Every single honor except for cum laude for the School of Engineering and Computing is going to be higher than it was before.
With both of these policies in place next year, the expectation is clear that the students are being forced to raise Miami’s reputation. We are being held to a higher standard, we are being worked harder, we are being used as pawns in Miami’s machine trying to build itself into the true Ivy League it will never become.
Raising a university’s profile is a valiant goal in itself, but raising standards for students while simultaneously preaching that our success is their top priority is morally reprehensible.
Where is the choice? Where are the students’ freedoms in liberal education that allow them to learn more than just their major without letting it negatively affect the rest of their education?

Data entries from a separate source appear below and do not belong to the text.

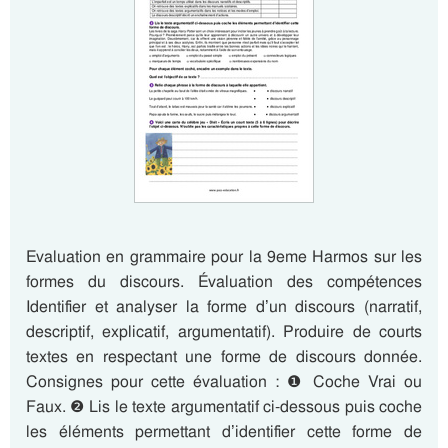
Evaluation en grammaire pour la 9eme Harmos sur les
formes du discours. Évaluation des compétences
Identifier et analyser la forme d’un discours (narratif,
descriptif, explicatif, argumentatif). Produire de courts
textes en respectant une forme de discours donnée.
Consignes pour cette évaluation : ❶ Coche Vrai ou
Faux. ❷ Lis le texte argumentatif ci-dessous puis coche
les éléments permettant d’identifier cette forme de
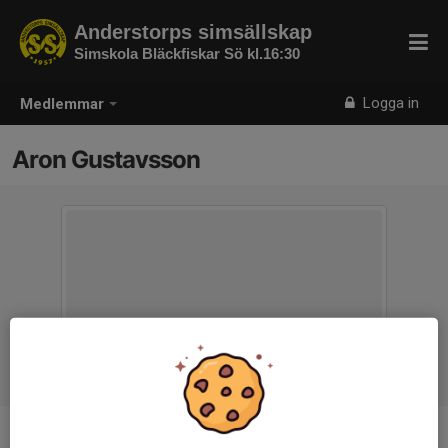
Anderstorps simsällskap
Simskola Bläckfiskar Sö kl.16:30
Logga in
Medlemmar
Aron Gustavsson
Ålder
4 år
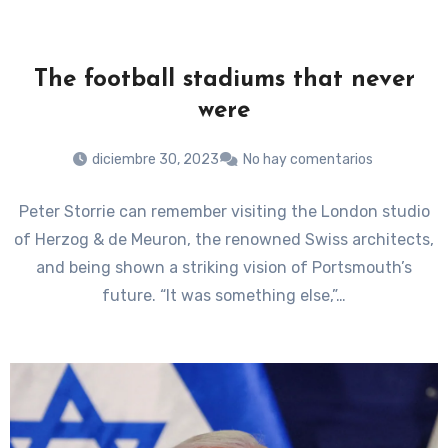
The football stadiums that never
were
diciembre 30, 2023
No hay comentarios
Peter Storrie can remember visiting the London studio
of Herzog & de Meuron, the renowned Swiss architects,
and being shown a striking vision of Portsmouth’s
future. “It was something else,”…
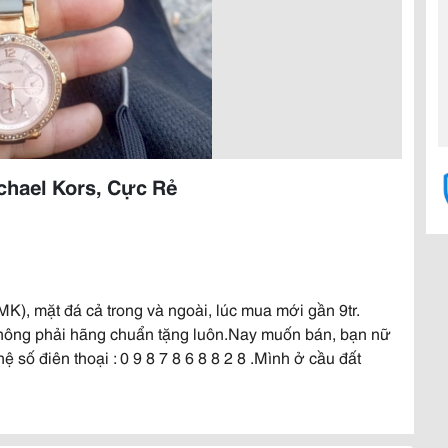
hael Kors, Cực Rẻ
), mặt đá cả trong và ngoài, lúc mua mới gần 9tr.
Không phải hãng chuẩn tặng luôn.Nay muốn bán, bạn nữ
ệ số điên thoại : 0 9 8 7 8 6 8 8 2 8 .Mình ở cầu đất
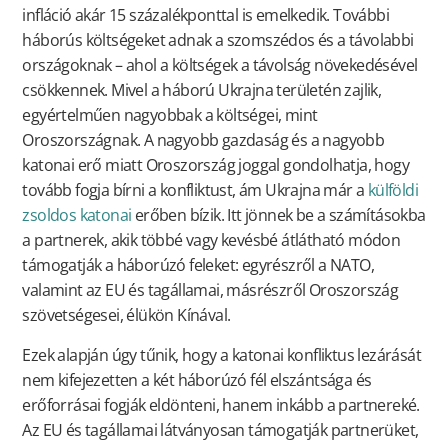
infláció akár 15 százalékponttal is emelkedik. További
háborús költségeket adnak a szomszédos és a távolabbi
országoknak – ahol a költségek a távolság növekedésével
csökkennek. Mivel a háború Ukrajna területén zajlik,
egyértelműen nagyobbak a költségei, mint
Oroszországnak. A nagyobb gazdaság és a nagyobb
katonai erő miatt Oroszország joggal gondolhatja, hogy
tovább fogja bírni a konfliktust, ám Ukrajna már a
külföldi
zsoldos katonai
erőben bízik. Itt jönnek be a számításokba
a partnerek, akik többé vagy kevésbé átlátható módon
támogatják a háborúzó feleket: egyrészről a NATO,
valamint az EU és tagállamai, másrészről Oroszország
szövetségesei, élükön Kínával.
Ezek alapján úgy tűnik, hogy a katonai konfliktus lezárását
nem kifejezetten a két háborúzó fél elszántsága és
erőforrásai fogják eldönteni, hanem inkább a partnereké.
Az EU és tagállamai látványosan támogatják partnerüket,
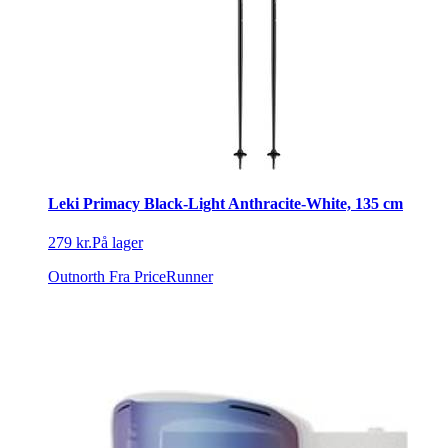
Leki Primacy Black-Light Anthracite-White, 135 cm
279 kr.
På lager
Outnorth
Fra PriceRunner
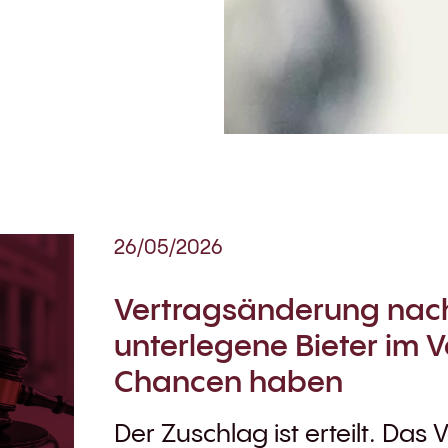
26/05/2026
Vertragsänderung nac
unterlegene Bieter im 
Chancen haben
Der Zuschlag ist erteilt. Da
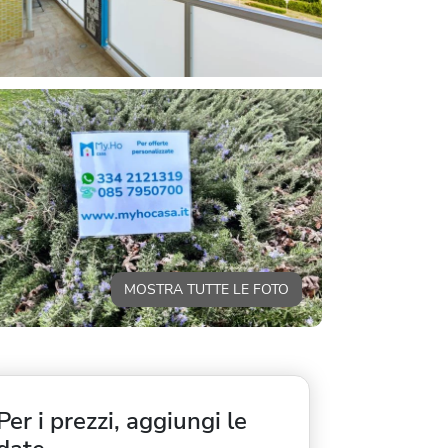
MOSTRA TUTTE LE FOTO
Per i prezzi, aggiungi le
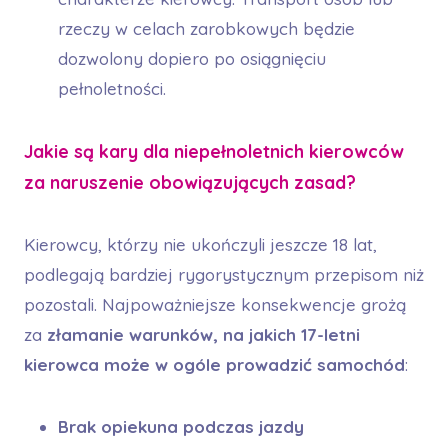
rzeczy w celach zarobkowych będzie
dozwolony dopiero po osiągnięciu
pełnoletności.
Jakie są kary dla niepełnoletnich kierowców
za naruszenie obowiązujących zasad?
Kierowcy, którzy nie ukończyli jeszcze 18 lat,
podlegają bardziej rygorystycznym przepisom niż
pozostali. Najpoważniejsze konsekwencje grożą
za
złamanie warunków, na jakich 17-letni
kierowca może w ogóle prowadzić samochód
:
Brak opiekuna podczas jazdy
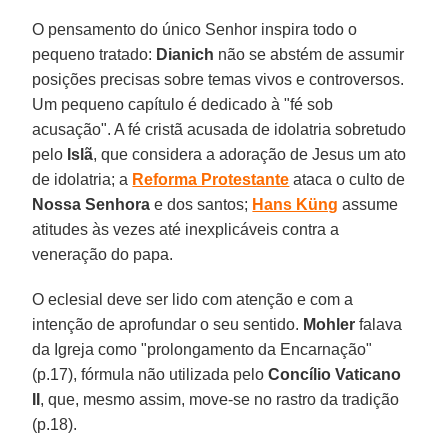
O pensamento do único Senhor inspira todo o
pequeno tratado:
Dianich
não se abstém de assumir
posições precisas sobre temas vivos e controversos.
Um pequeno capítulo é dedicado à "fé sob
acusação". A fé cristã acusada de idolatria sobretudo
pelo
Islã
, que considera a adoração de Jesus um ato
de idolatria; a
Reforma Protestante
ataca o culto de
Nossa Senhora
e dos santos;
Hans Küng
assume
atitudes às vezes até inexplicáveis contra a
veneração do papa.
O eclesial deve ser lido com atenção e com a
intenção de aprofundar o seu sentido.
Mohler
falava
da Igreja como "prolongamento da Encarnação"
(p.17), fórmula não utilizada pelo
Concílio Vaticano
II
, que, mesmo assim, move-se no rastro da tradição
(p.18).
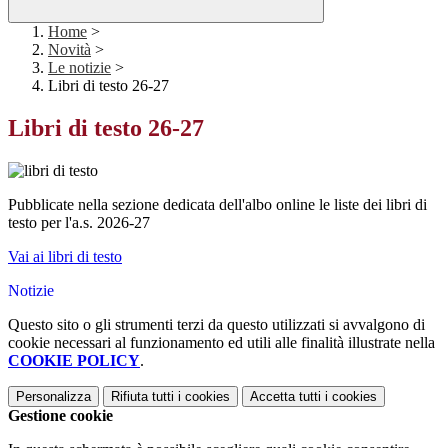
Home
>
Novità
>
Le notizie
>
Libri di testo 26-27
Libri di testo 26-27
Pubblicate nella sezione dedicata dell'albo online le liste dei libri di
testo per l'a.s. 2026-27
Vai ai libri di testo
Notizie
Questo sito o gli strumenti terzi da questo utilizzati si avvalgono di
cookie necessari al funzionamento ed utili alle finalità illustrate nella
COOKIE POLICY
.
Personalizza
Rifiuta tutti
i cookies
Accetta tutti
i cookies
Gestione cookie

Miami cannot raise standards while limiting our freedoms.
I’m sick of the national trend of those in positions of power boasting values that look great in a speech or on a website, then expecting the average person to make the changes for them.
I’m sick of those in power taking credit for statistical bumps that came off the backs of the masses.
I’m sick of it.
Leave the credit/no credit deadline where it is. Let us have that freedom, that stress relief that comes from losing that C- from our GPA while still being able to learn about the history of jazz as a business major.
Stop with the cosmetic sound bites, Miami. Prove to us that you value our progression and growth throughout our college careers.
Prove to us that our success is your top priority and not your reputation.